To facilitate the research questions mentioned above, the TAN encoding formats and this manual have been designed around a few core principles.
Scholarly freedom: Scholars should be able to create data within their sphere of inquiry simply, expressively, independently, and with fidelity to their guiding lights.
Given two ways of expressing the same idea, simplicity is better than complexity, expressiveness than silence. Simplicity and expressiveness should be treated as complementary ideals. In cases where one must be chosen over the other, simplicity is to be preferred.
Editors should be able to register doubt about claims. If in doubt about an assertion, an editor should be able to state alternatives.
Editors should be able to work on the same material indepedently but interoperably.
Editors should work freely within their theories, opinions, and assumptions about language. They should declare those positions, not suppress or alter them.

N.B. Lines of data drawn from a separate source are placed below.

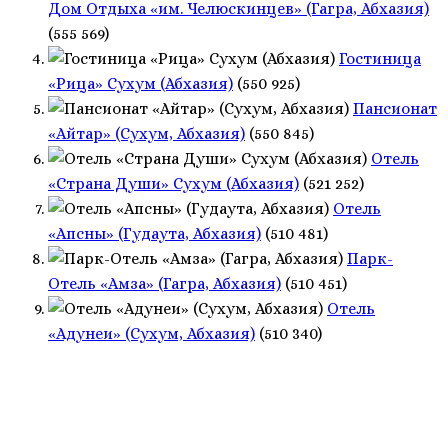
Дом Отдыха «им. Челюскинцев» (Гагра, Абхазия)
(555 569)
Гостиница
«Рица» Сухум (Абхазия)
(550 925)
Пансионат
«Айтар» (Сухум, Абхазия)
(550 845)
Отель
«Страна Души» Сухум (Абхазия)
(521 252)
Отель
«Апсны» (Гудаута, Абхазия)
(510 481)
Парк-
Отель «Амза» (Гагра, Абхазия)
(510 451)
Отель
«Адунеи» (Сухум, Абхазия)
(510 340)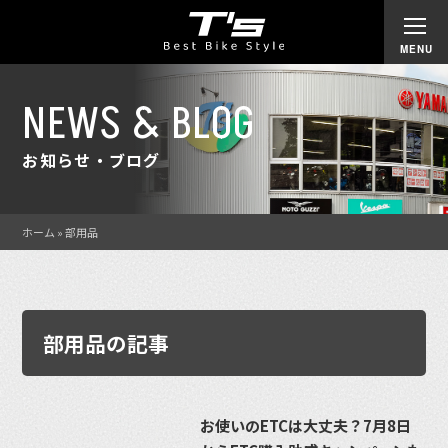
NEWS & BLOG
お知らせ・ブログ
ホーム
»
部用品
部用品の記事
お使いのETCは大丈夫？7月8日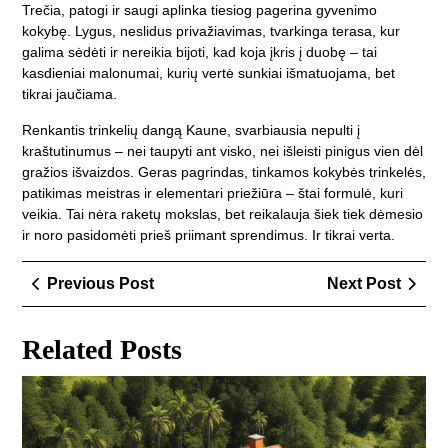
Trečia, patogi ir saugi aplinka tiesiog pagerina gyvenimo
kokybę. Lygus, neslidus privažiavimas, tvarkinga terasa, kur
galima sėdėti ir nereikia bijoti, kad koja įkris į duobę – tai
kasdieniai malonumai, kurių vertė sunkiai išmatuojama, bet
tikrai jaučiama.
Renkantis trinkelių dangą Kaune, svarbiausia nepulti į
kraštutinumus – nei taupyti ant visko, nei išleisti pinigus vien dėl
gražios išvaizdos. Geras pagrindas, tinkamos kokybės trinkelės,
patikimas meistras ir elementari priežiūra – štai formulė, kuri
veikia. Tai nėra raketų mokslas, bet reikalauja šiek tiek dėmesio
ir noro pasidomėti prieš priimant sprendimus. Ir tikrai verta.
Navigacija
Previous
Next
Previous Post
Next Post
tarp
Post
Post
įrašų
Related Posts
Sau
ele
įre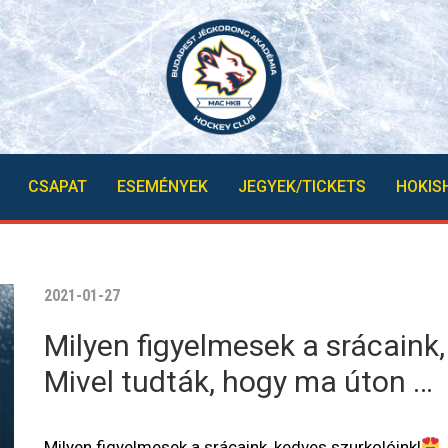
CSAPAT
ESEMÉNYEK
JEGYEK/TICKETS
HOKIS
2021-01-27
Milyen figyelmesek a srácaink,
Mivel tudták, hogy ma úton …
Milyen figyelmesek a srácaink, kedves szurkolóink!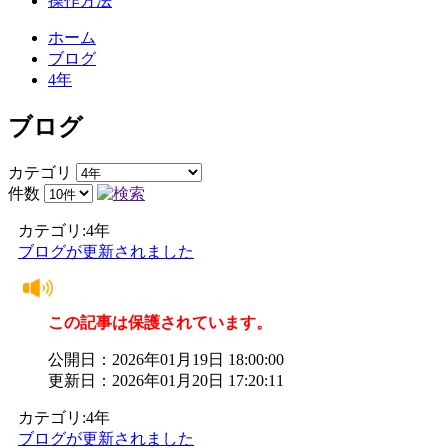
操作方法
ホーム
ブログ
4年
ブログ
カテゴリ
件数
カテゴリ:4年
ブログが更新されました
この記事は保護されています。
公開日：2026年01月19日 18:00:00
更新日：2026年01月20日 17:20:11
カテゴリ:4年
ブログが更新されました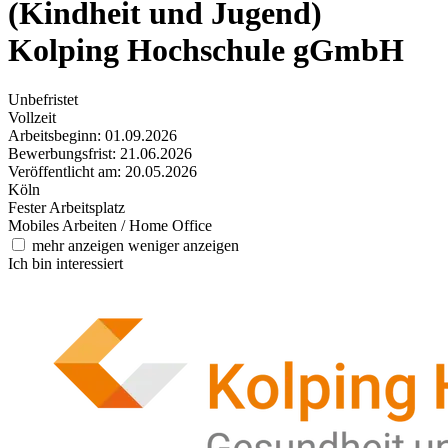
(Kindheit und Jugend)
Kolping Hochschule gGmbH
Unbefristet
Vollzeit
Arbeitsbeginn: 01.09.2026
Bewerbungsfrist: 21.06.2026
Veröffentlicht am: 20.05.2026
Köln
Fester Arbeitsplatz
Mobiles Arbeiten / Home Office
mehr anzeigen
weniger anzeigen
Ich bin interessiert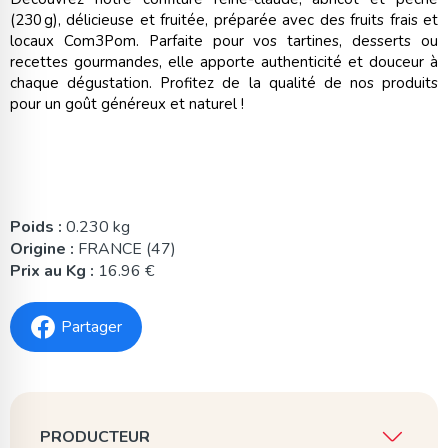
(230 g), délicieuse et fruitée, préparée avec des fruits frais et
locaux Com3Pom. Parfaite pour vos tartines, desserts ou
recettes gourmandes, elle apporte authenticité et douceur à
chaque dégustation. Profitez de la qualité de nos produits
pour un goût généreux et naturel !
Poids :
0.230 kg
Origine :
FRANCE (47)
Prix au Kg :
16.96 €
Partager
PRODUCTEUR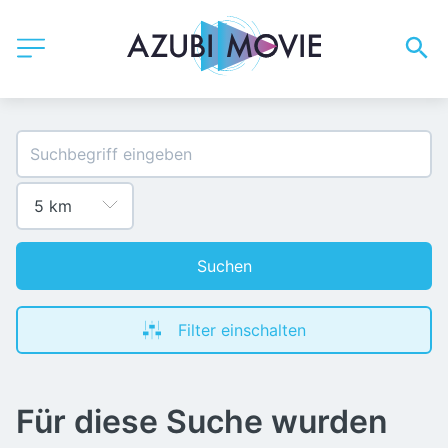
Suchen
Filter einschalten
Für diese Suche wurden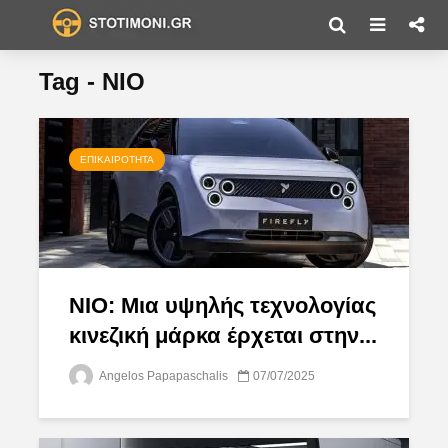
Tag - NIO
ΕΠΙΚΑΙΡΌΤΗΤΑ
NIO: Μια υψηλής τεχνολογίας
κινεζική μάρκα έρχεται στην...
Angelos Papapaschalis
07/07/2025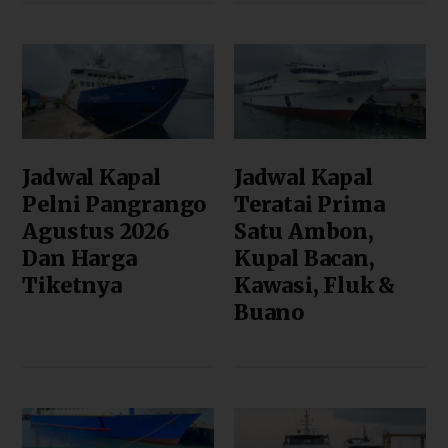
Jadwal Kapal
Jadwal Kapal
Pelni Pangrango
Teratai Prima
Agustus 2026
Satu Ambon,
Dan Harga
Kupal Bacan,
Tiketnya
Kawasi, Fluk &
Buano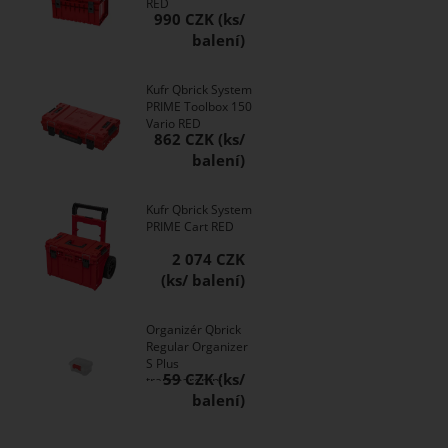
RED
990 CZK
Kufr Qbrick System
PRIME Toolbox 150
Vario RED
862 CZK
Kufr Qbrick System
PRIME Cart RED
2 074 CZK
Organizér Qbrick
Regular Organizer
S Plus
59 CZK
transparentní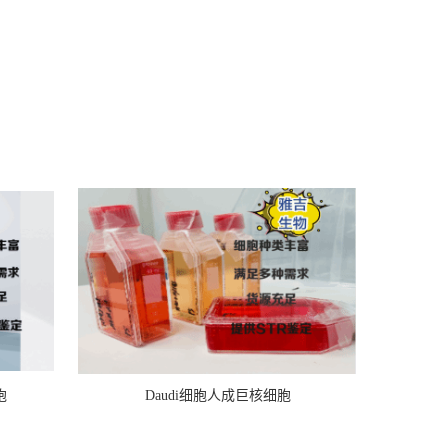
胞
Daudi细胞人成巨核细胞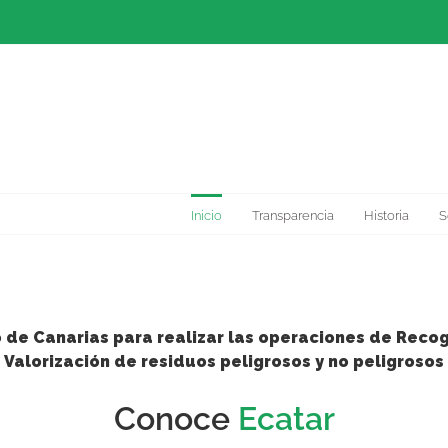
Inicio
Transparencia
Historia
S
o de Canarias para realizar las operaciones de Reco
Valorización de residuos peligrosos y no peligrosos
Conoce
Ecatar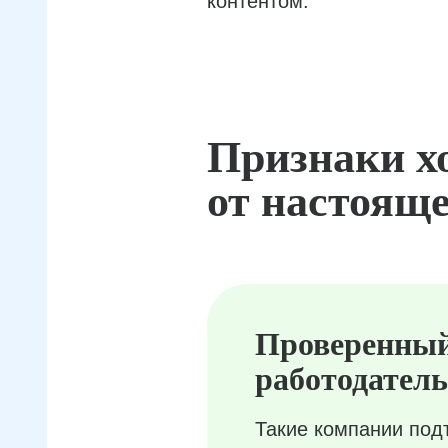
контентом.
Признаки х
от настояще
Проверенны
работодатель
Такие компании под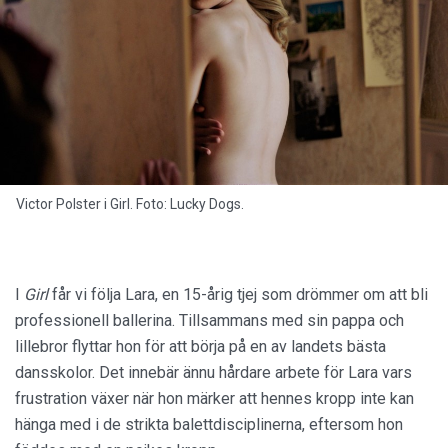
Victor Polster i Girl. Foto: Lucky Dogs.
I
Girl
får vi följa Lara, en 15-årig tjej som drömmer om att bli
professionell ballerina. Tillsammans med sin pappa och
lillebror flyttar hon för att börja på en av landets bästa
dansskolor. Det innebär ännu hårdare arbete för Lara vars
frustration växer när hon märker att hennes kropp inte kan
hänga med i de strikta balettdisciplinerna, eftersom hon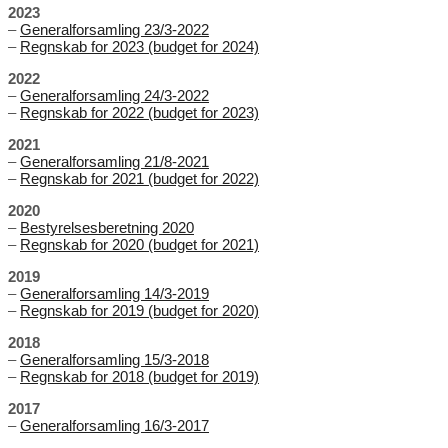
2023
–
Generalforsamling 23/3-2022
–
Regnskab for 2023 (budget for 2024)
2022
–
Generalforsamling 24/3-2022
–
Regnskab for 2022 (budget for 2023)
2021
–
Generalforsamling 21/8-2021
–
Regnskab for 2021 (budget for 2022)
2020
–
Bestyrelsesberetning 2020
–
Regnskab for 2020 (budget for 2021)
2019
–
Generalforsamling 14/3-2019
–
Regnskab for 2019 (budget for 2020)
2018
–
Generalforsamling 15/3-2018
–
Regnskab for 2018 (budget for 2019)
2017
–
Generalforsamling 16/3-2017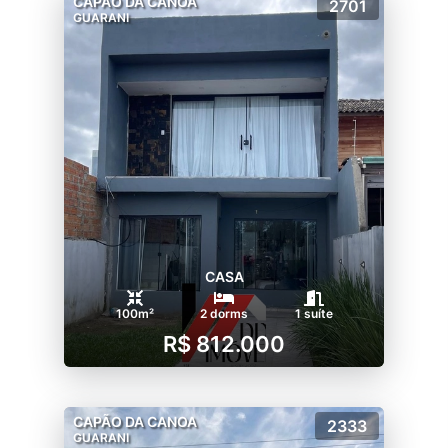
CAPÃO DA CANOA
2701
GUARANI
CASA
100m²
2 dorms
1 suíte
R$ 812.000
CAPÃO DA CANOA
2333
GUARANI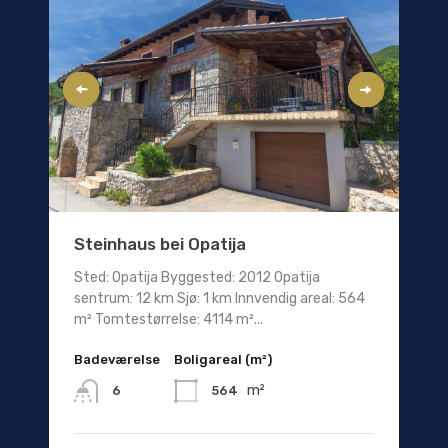
Steinhaus bei Opatija
Sted: Opatija Byggested: 2012 Opatija
sentrum: 12 km Sjø: 1 km Innvendig areal: 564
m² Tomtestørrelse: 4114 m²...
Badeværelse
Boligareal (m²)
m²
564
6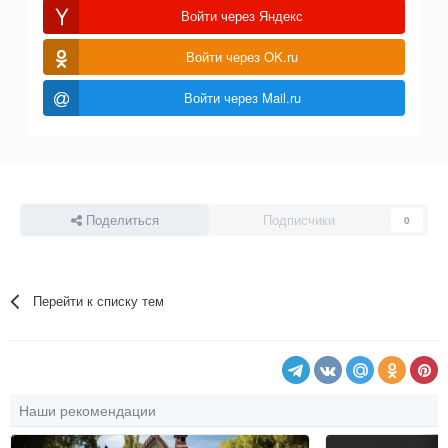
Войти через Яндекс
Войти через OK.ru
Войти через Mail.ru
Поделиться
Подписчики
0
Перейти к списку тем
Наши рекомендации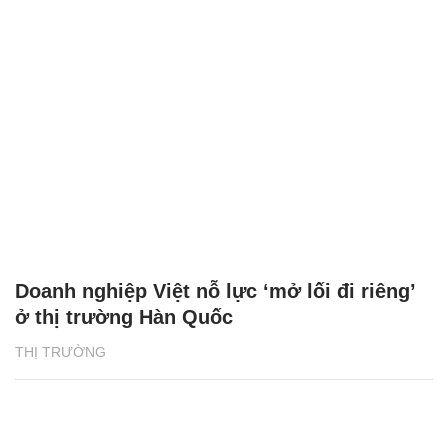
Doanh nghiệp Việt nỗ lực ‘mở lối đi riêng’
ở thị trường Hàn Quốc
THỊ TRƯỜNG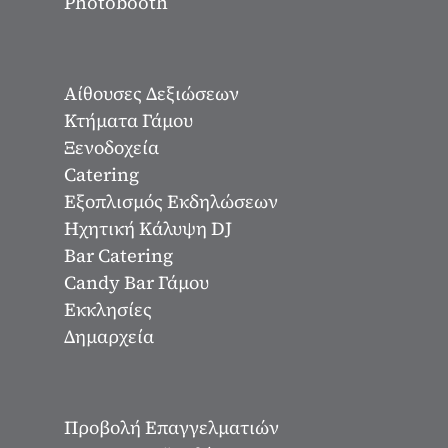
Photobooth
Αίθουσες Δεξιώσεων
Κτήματα Γάμου
Ξενοδοχεία
Catering
Εξοπλισμός Εκδηλώσεων
Ηχητική Κάλυψη DJ
Bar Catering
Candy Bar Γάμου
Εκκλησίες
Δημαρχεία
Προβολή Επαγγελματιών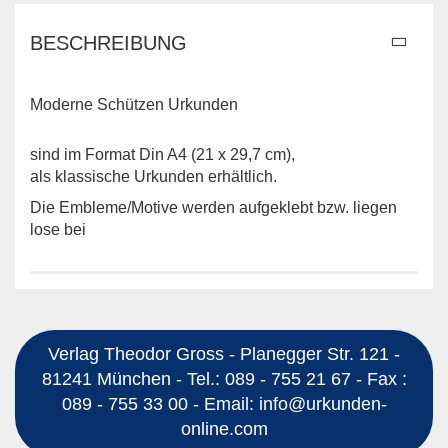
BESCHREIBUNG
Moderne Schützen Urkunden
sind im Format Din A4 (21 x 29,7 cm),
als klassische Urkunden erhältlich.
Die Embleme/Motive werden aufgeklebt bzw. liegen
lose bei
Verlag Theodor Gross - Planegger Str. 121 -
81241 München - Tel.: 089 - 755 21 67 - Fax :
089 - 755 33 00 - Email: info@urkunden-
online.com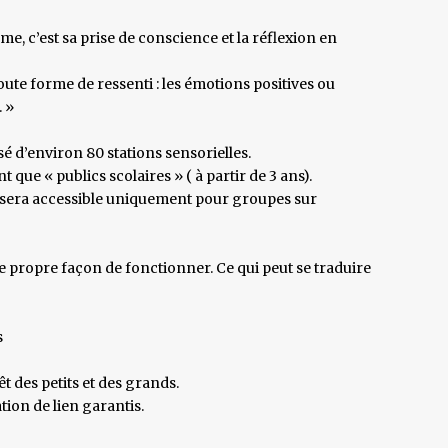
me, c’est sa prise de conscience et la réflexion en
te forme de ressenti : les émotions positives ou
. »
osé d’environ 80 stations sensorielles.
 que « publics scolaires » ( à partir de 3 ans).
e sera accessible uniquement pour groupes sur
 propre façon de fonctionner. Ce qui peut se traduire
s
êt des petits et des grands.
ion de lien garantis.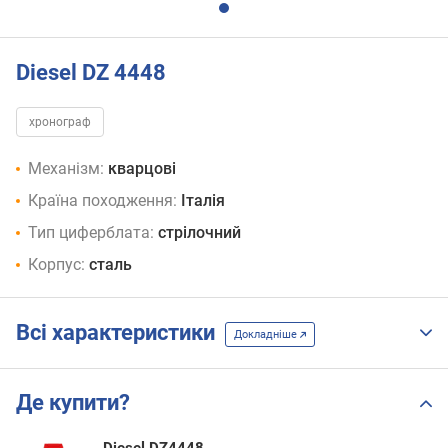
Diesel DZ 4448
хронограф
Механізм:
кварцові
Країна походження:
Італія
Тип циферблата:
стрілочний
Корпус:
сталь
Всі характеристики
Докладніше
Де купити?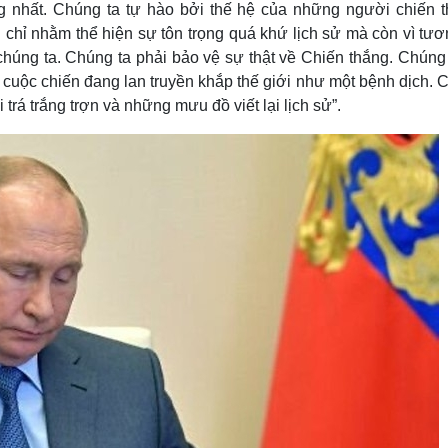
êng nhất. Chúng ta tự hào bởi thế hệ của những người chiến t
chỉ nhằm thể hiện sự tôn trọng quá khứ lịch sử mà còn vì tươ
chúng ta. Chúng ta phải bảo vệ sự thật về Chiến thắng. Chúng
ề cuộc chiến đang lan truyền khắp thế giới như một bệnh dịch.
 trá trắng trợn và những mưu đồ viết lại lịch sử”.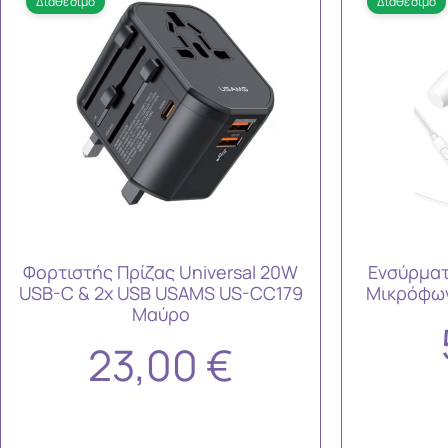
Διαθέσιμο
Διαθέσιμο
Φορτιστής Πρίζας Universal 20W
Ενσύρματ
USB-C & 2x USB USAMS US-CC179
Μικρόφων
Μαύρο
23,00
€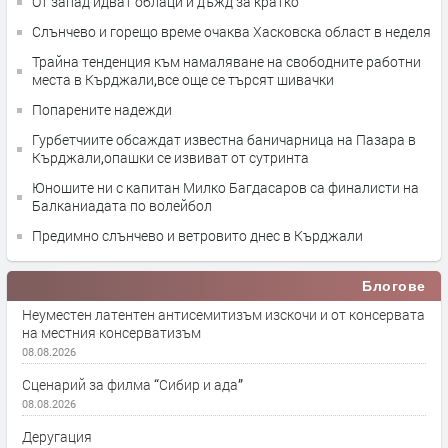
От запад идват облаци и дъжд за кратко
Слънчево и горещо време очаква Хасковска област в неделя
Трайна тенденция към намаляване на свободните работни
места в Кърджали,все още се търсят шивачки
Попарените надежди
Гурбетчиите обсаждат известна баничарница на Пазара в
Кърджали,опашки се извиват от сутринта
Юношите ни с капитан Милко Багдасаров са финалисти на
Балканиадата по волейбол
Предимно слънчево и ветровито днес в Кърджали
Блогове
Неуместен латентен антисемитизъм изскочи и от консервата
на местния консерватизъм
08.08.2026
Сценарий за филма “Сибир и ада”
08.08.2026
Деругация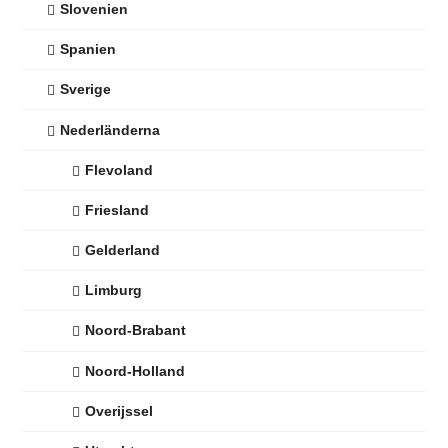
Slovenien
Spanien
Sverige
Nederländerna
Flevoland
Friesland
Gelderland
Limburg
Noord-Brabant
Noord-Holland
Overijssel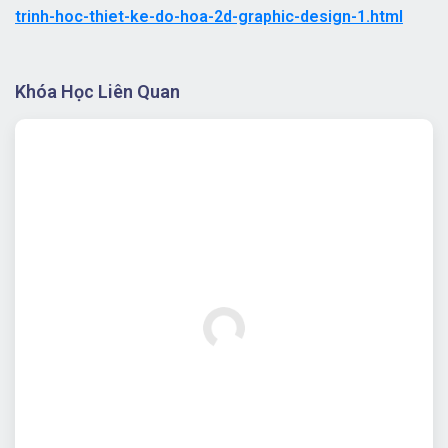
trinh-hoc-thiet-ke-do-hoa-2d-graphic-design-1.html
Khóa Học Liên Quan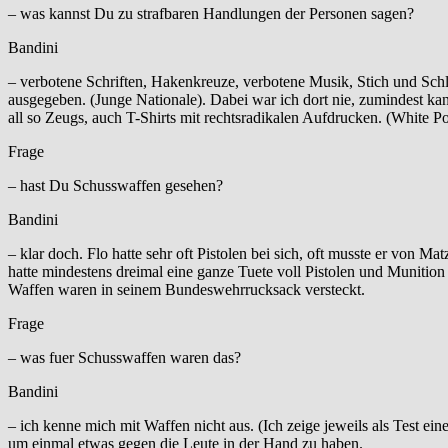
– was kannst Du zu strafbaren Handlungen der Personen sagen?
Bandini
– verbotene Schriften, Hakenkreuze, verbotene Musik, Stich und Sc
ausgegeben. (Junge Nationale). Dabei war ich dort nie, zumindest ka
all so Zeugs, auch T-Shirts mit rechtsradikalen Aufdrucken. (White 
Frage
– hast Du Schusswaffen gesehen?
Bandini
– klar doch. Flo hatte sehr oft Pistolen bei sich, oft musste er von
hatte mindestens dreimal eine ganze Tuete voll Pistolen und Munition
Waffen waren in seinem Bundeswehrrucksack versteckt.
Frage
– was fuer Schusswaffen waren das?
Bandini
– ich kenne mich mit Waffen nicht aus. (Ich zeige jeweils als Test ein
um einmal etwas gegen die Leute in der Hand zu haben.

Scholarly responsibility: Scholars must make their data uniquely citable, and responsibly describe how that data was created.
Each TAN file should have an expressive, unique, persistent name that can be cited and used independent of the file's location or availability.
Editors must supply, at the very minimum, the core statements of responsibility that are normally expected in any scholarly work:
What was done by whom, when.
What sources have been used.
Who holds rights over the data, and what reuse is permitted.
What editorial assumptions and decisions were made in creating the data.
Utility to both computers and humans: Data should be easy for both humans and computers to read and write; the latter should be able to import, process, and create the data reliably, consistently, and interoperably.
The format should depend upon stable technologies or standards.
All classes and types of formats in the TAN suite should be structured consistently and predictably.
As many as possible computable inconsistencies or errors should be flagged by validation rules.
Every datum should be expressed in both a form that is as human readable as possible and a form that is computer-readable, to make the material suitable for linked data (semantic web) or for processing via an algorithm.
In a given file, data should not be redundant, irrelevant to the immediate points of inquiry, or more reliably and authoritatively found elsewhere.
References to textual units or linguistic concepts should be expressed .
Each TAN file, or collection of files, should be integrally complete and fully useful, independent of any other software such as text processors or version control software.